Sexy legs in high heels

Some friends and colleagues of mine recently started a work-group to learn more about big data and while it is a tad bit off my field I joined them, among the things I have contributed with is a twitter analyzer tool that can record tweets that contains tags that you find interesting or that are important to your research. But sometimes you would like to harvest data that have already been written, cue the hashtagCrawler :)

With the twitter API it is very easy to mine data from hashtags or users that you find interesting, I’ll release the source code in a few days when I have cleaned it up some.

But what can you actually do with this data? For the purpose of this demo I selected the currently very active twitter feed “#TopTenTurnons”

Yes I’ll admit that the thought of it increasing the traffic to my blog a tiny bit did cross my mind. ;-).

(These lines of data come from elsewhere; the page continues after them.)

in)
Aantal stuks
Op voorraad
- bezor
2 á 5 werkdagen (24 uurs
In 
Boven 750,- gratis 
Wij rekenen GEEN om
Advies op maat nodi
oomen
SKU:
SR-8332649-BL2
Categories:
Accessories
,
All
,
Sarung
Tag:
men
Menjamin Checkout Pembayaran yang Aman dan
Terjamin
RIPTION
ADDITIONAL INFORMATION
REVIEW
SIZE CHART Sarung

To get the data I used the .NET Webrequest/Webresponce objects and the twitter api command search and from this I generated a nice pile of twitter data, language type and a timestamp (About 360 tweets were collected far less then I thought it would be). I took the data and added it to a simple sentence compare algorithm ( I was going to try hadoop but I didn’t have it set up – might be an updated post in the future!) and made a percentage based list of what it presented.

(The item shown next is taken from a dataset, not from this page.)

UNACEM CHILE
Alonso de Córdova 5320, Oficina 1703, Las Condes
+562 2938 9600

So what are people turned on by? I was not surprised that on the top list I found the regular stuff like “tall boys” “tits” “ass” but I was (happily) surprised about the almost total lack of Justin Biber posts.

  1. guys (15 %) (Many posts just plainly said guys)
  2. you (15%) (Referring to a boyfriend/girlfriend)
  3. tits (6.5%) (Including all posts of tits, but 99.9% were similar to large, bombastic etc)
  4. ass (6.5%) (Including all posts of ass, but tastes seem to vary heavily from large to tight etc)
  5. “can joke around” (5.2%)
  6. “self confident” (5.2%)
  7. “when you do things just for me” (5.2%)
  8. “strong” (3.9%)
  9. “players” (3.9%) (This was a big surprise to me)
  10. “playfully insult each other” (3.9%) (Ehm?)
  11. humor (3.9%)
  12. Correct grammar (3.9%)

Interesting though 0.3% answered “when you look like a chicken McNugget!

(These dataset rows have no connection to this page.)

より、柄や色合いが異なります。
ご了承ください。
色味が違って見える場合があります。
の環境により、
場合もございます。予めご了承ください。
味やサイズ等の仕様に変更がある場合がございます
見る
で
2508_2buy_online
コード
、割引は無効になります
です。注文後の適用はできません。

I am sure that my data is mostly “incorrect” since it’s a very small group of people who has answered and regarding that all I did was to check how common the sentences were. In the future I hope to re test this with better software were I can take height for slight variations in spelling and sentence building, but what I hope I have shown you is that big data is possible even on a simple laptop (Get a cloud service and you can perhaps run with the best?)

Are you working on any big data projects?